- **Task requirements**
All lines of the records below that contain the word "חוזרים" must be listed.

....

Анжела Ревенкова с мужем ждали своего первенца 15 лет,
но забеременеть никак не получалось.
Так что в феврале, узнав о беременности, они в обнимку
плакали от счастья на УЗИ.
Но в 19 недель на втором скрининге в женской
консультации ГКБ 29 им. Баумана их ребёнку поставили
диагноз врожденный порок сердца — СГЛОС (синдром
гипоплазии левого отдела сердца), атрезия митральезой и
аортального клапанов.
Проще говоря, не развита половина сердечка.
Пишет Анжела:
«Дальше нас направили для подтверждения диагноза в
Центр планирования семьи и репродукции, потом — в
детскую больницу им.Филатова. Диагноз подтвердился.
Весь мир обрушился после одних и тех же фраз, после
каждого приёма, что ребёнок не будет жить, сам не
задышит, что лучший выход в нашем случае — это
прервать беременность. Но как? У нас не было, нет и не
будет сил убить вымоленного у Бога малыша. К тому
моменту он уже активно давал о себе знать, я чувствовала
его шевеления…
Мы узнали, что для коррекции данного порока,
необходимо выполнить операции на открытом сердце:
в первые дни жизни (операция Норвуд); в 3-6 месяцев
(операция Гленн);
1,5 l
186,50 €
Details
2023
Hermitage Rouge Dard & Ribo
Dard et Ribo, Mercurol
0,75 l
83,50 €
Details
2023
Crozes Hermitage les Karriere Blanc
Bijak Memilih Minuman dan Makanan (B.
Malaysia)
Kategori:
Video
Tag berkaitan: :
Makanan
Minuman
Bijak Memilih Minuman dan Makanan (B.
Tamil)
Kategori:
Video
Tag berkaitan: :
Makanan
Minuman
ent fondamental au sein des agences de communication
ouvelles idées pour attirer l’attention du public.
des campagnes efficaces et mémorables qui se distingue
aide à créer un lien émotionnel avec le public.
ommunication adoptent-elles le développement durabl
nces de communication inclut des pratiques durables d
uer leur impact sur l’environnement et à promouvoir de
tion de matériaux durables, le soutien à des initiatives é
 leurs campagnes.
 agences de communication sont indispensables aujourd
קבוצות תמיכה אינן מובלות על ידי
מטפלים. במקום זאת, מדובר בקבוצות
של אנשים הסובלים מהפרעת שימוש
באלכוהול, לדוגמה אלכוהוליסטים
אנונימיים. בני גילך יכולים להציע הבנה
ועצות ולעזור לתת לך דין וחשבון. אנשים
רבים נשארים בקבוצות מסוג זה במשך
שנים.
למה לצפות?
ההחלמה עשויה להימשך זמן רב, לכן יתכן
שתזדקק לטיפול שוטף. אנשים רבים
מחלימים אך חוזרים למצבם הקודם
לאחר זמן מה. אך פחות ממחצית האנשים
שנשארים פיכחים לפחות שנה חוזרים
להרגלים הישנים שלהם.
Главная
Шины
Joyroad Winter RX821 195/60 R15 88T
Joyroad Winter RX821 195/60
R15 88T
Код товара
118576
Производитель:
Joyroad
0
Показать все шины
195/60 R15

....

- **Result**
מחלימים אך חוזרים למצבם הקודם
שנשארים פיכחים לפחות שנה חוזרים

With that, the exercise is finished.